# RECORDS PROVIDED:
-------------------------
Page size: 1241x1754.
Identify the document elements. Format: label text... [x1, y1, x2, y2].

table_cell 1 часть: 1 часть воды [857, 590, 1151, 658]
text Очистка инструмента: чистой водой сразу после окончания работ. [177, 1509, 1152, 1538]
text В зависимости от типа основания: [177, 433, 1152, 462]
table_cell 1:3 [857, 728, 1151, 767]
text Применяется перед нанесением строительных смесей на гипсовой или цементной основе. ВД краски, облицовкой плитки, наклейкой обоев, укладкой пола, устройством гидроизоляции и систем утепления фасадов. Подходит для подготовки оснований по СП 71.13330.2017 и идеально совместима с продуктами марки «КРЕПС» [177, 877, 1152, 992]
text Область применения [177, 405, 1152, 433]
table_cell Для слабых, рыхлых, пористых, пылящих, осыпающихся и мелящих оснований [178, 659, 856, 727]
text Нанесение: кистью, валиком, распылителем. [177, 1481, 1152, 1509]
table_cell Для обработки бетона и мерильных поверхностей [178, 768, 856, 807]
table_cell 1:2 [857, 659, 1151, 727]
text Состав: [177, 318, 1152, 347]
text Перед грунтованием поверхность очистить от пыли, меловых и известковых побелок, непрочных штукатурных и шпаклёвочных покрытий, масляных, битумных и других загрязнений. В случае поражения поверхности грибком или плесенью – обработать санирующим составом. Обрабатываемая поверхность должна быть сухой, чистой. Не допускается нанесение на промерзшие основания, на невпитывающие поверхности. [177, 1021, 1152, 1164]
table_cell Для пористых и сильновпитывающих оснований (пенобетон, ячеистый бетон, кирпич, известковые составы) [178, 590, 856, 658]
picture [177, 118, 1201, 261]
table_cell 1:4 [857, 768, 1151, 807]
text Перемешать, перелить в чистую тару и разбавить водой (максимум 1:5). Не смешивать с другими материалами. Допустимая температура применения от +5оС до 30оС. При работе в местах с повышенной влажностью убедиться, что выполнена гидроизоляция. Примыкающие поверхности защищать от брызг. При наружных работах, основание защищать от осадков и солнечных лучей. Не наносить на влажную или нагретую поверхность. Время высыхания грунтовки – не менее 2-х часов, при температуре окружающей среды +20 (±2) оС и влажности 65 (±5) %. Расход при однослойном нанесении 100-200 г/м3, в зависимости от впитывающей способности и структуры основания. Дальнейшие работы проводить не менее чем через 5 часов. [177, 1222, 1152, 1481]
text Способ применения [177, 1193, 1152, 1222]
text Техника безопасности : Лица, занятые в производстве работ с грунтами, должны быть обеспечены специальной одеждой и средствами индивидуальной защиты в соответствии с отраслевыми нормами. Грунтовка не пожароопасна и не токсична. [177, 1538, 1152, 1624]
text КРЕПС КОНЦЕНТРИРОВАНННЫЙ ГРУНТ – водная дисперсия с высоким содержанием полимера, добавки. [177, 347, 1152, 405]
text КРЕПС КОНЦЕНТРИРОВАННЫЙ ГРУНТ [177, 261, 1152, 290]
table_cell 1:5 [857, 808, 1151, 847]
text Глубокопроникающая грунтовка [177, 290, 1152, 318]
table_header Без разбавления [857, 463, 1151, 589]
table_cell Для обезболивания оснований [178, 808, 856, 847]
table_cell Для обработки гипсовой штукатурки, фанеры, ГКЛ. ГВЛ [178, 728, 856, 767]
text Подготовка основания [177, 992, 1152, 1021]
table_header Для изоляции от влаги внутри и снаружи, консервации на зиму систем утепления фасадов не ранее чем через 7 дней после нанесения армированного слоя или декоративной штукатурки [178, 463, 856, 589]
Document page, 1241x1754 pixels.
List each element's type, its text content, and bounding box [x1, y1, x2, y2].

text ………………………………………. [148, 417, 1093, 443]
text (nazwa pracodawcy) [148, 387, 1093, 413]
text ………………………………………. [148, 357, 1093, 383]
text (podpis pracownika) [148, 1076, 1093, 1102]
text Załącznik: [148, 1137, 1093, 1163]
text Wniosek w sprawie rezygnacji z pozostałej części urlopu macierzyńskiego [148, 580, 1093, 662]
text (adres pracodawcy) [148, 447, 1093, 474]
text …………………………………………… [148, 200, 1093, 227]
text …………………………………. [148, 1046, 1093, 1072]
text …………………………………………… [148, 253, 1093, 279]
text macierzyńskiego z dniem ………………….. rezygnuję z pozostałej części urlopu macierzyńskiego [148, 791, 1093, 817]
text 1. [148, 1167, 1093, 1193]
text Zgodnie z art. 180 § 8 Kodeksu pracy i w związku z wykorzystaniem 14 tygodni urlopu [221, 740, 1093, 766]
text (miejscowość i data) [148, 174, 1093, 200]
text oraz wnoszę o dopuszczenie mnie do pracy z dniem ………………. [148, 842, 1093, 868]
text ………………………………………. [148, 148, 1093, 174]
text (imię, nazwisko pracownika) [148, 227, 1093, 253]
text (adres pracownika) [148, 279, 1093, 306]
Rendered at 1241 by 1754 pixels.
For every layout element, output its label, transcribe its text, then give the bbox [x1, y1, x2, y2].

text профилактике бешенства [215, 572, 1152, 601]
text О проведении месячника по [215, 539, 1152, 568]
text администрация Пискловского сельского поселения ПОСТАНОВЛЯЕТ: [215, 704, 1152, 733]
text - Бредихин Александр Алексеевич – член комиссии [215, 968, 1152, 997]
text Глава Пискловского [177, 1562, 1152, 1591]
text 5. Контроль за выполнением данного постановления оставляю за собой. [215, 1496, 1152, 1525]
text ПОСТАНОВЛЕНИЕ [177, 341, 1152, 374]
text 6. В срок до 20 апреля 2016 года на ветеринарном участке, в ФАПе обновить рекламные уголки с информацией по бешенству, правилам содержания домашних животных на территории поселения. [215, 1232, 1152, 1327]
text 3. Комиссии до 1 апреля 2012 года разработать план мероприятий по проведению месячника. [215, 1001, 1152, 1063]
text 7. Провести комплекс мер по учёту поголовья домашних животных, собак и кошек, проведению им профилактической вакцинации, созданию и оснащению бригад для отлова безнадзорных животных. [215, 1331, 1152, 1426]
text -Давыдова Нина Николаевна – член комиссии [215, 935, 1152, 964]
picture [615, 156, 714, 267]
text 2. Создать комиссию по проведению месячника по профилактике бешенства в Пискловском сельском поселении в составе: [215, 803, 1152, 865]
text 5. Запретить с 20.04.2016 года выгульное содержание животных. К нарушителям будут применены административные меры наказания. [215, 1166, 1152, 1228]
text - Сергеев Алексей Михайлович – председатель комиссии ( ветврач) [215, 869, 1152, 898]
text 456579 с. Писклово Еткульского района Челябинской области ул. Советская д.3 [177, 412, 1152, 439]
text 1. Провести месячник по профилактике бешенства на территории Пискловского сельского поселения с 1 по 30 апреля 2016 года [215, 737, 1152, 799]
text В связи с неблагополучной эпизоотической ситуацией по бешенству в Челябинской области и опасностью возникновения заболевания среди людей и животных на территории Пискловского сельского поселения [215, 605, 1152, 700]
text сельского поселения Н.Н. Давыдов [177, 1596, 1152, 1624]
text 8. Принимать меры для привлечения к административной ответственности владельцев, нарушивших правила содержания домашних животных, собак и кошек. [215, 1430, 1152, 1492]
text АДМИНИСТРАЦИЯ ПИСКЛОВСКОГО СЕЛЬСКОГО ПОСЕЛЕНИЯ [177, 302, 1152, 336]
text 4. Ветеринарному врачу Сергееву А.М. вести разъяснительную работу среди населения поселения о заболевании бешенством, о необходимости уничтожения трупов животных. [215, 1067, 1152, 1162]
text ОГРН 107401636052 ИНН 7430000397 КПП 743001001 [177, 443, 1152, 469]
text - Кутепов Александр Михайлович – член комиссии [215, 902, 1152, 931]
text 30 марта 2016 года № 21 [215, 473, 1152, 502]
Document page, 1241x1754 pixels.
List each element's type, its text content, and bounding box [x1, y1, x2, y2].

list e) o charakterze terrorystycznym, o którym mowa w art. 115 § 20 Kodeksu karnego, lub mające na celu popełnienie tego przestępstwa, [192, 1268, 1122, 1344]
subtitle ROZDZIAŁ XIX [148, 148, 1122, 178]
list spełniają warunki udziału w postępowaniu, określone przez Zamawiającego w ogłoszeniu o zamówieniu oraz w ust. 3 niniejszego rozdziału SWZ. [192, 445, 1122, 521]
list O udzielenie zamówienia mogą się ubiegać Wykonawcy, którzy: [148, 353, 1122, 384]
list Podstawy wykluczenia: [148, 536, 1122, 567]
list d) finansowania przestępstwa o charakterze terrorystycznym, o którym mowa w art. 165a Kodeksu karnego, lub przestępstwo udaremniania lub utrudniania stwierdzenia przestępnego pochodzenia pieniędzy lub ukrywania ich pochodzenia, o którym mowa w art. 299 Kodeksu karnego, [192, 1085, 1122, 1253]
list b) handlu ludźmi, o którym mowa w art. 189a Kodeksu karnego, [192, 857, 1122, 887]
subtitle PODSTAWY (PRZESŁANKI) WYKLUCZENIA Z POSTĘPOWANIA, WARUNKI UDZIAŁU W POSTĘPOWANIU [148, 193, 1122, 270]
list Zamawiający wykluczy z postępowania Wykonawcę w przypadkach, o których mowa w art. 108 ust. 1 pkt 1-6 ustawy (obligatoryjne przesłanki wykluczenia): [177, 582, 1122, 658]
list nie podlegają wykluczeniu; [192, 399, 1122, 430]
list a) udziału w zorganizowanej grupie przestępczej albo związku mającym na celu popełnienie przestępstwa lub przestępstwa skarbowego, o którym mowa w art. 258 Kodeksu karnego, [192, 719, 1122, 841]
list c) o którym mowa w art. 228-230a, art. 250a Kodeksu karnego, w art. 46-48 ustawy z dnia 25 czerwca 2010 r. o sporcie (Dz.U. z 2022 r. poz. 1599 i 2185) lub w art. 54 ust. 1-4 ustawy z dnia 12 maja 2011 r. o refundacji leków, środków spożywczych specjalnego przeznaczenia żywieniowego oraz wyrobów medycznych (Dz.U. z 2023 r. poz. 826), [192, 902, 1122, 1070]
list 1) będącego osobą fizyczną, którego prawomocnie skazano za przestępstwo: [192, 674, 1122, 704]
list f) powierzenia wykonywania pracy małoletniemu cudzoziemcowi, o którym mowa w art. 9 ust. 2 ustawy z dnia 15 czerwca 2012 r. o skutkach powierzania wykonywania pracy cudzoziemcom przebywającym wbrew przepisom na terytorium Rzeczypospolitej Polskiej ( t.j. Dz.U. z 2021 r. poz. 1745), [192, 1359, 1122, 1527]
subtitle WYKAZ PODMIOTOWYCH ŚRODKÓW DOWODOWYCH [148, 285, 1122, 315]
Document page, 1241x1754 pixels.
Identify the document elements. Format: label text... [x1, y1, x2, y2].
-------------------------
# TASK TO COMPLETE:
Only lines holding the string "pracodawcy" are wanted; gather each one from the entries above.

# REPLY TO THE EXERCISE:
text (nazwa pracodawcy) [148, 387, 1093, 413]
text (adres pracodawcy) [148, 447, 1093, 474]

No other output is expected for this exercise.